### [TEXTAUSZUG]

Reformationsgedenken - Grund zum Feiern oder nicht?
2017 jährt sich zum
500. Mal der sogenannte Wittenberger Thesenanschlag von Martin Luther: Reformationsjubiläum,
Reformationsgedenken? Schon beim Namen setzen Protestanten und Katholiken, naturgemäß,
unterschiedliche Akzente. Der römische Kurienkardinal und Ökumeneverantwortliche Kurt
Koch erhofft sich im Zusammenhang mit der Reformation statt einer Jubiläumsfeier ein
„beidseitiges Schuldbekenntnis“; vor Journalisten sprach er unlängst in Wien mit Blick
auf die Spaltung sogar von Sünde. Das heißt aber nicht, dass die Reformation sozusagen
ein rotes Tuch für Katholiken ist, betonte Wolfgang Thönissen vom Johann-Adam-Möhler-Institut
für Ökumenik aus Paderborn im Gespräch mit dem Kölner domradio.
„Nein,
die Reformation ist nicht mehr ein rotes Tuch. Selbstverständlich ist die sie Anlass
zu einem Gedenken. Dieses Gedenken muss die Frage nach der Spaltung einschließen.

### [DATENSÄTZE]
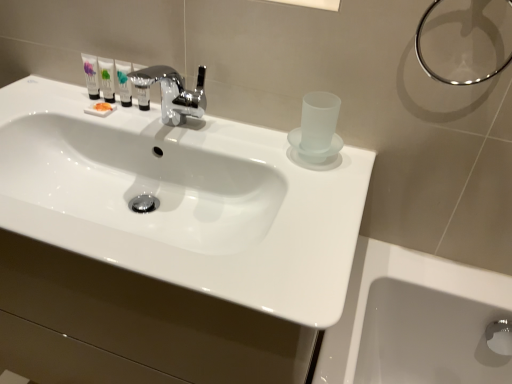
You are a GUI agent. You are given a task and a screenshot of the screen. Output one action in this format:
    pyautogui.click(x=<x>, y=<y>)
    Task: Click on the vacant area that is situated to the right of matte white tube at upper left, the fourth mouthwash viewed from the right
    This screenshot has height=384, width=512.
    Given the screenshot: What is the action you would take?
    pyautogui.click(x=167, y=125)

### [AUFGABE 1]
Wer erhofft sich laut dem Text über das Reformationsgedenken statt einer Jubiläumsfeier ein „beidseitiges Schuldbekenntnis“?
### [AUFGABE 2]
Führe bitte den Text über das Reformationsgedenken im Anschluss an seinen letzten Satz fort.

### [ANTWORT 1]
Der römische Kurienkardinal und Ökumeneverantwortliche Kurt Koch.

### [ANTWORT 2]
Aber es sind zwei Dinge, die wir sehen müssen: Einmal ist da die Spaltung, die mit
der Reformation einhergegangen ist. Und das andere ist, was die Reformation an Erneuerung
und Herausforderung in der Kirche herbeigeführt hat. Diese beiden Dinge müssen wir
gemeinsam bedenken. Und das ist auch das, was Kardinal Koch gesagt und gemeint hat.
Reformation können wir zwar nicht feiern, wir können ihrer aber gedenken. Und wir
sollten ihr auch gemeinsam gedenken.“
Eine abschließende, amtliche Beurteilung
der Reformation durch die katholische Geschichte – sowas gibt es nicht. Wohl aber
„einen langen Weg der Auseinandersetzung mit der Reformation“.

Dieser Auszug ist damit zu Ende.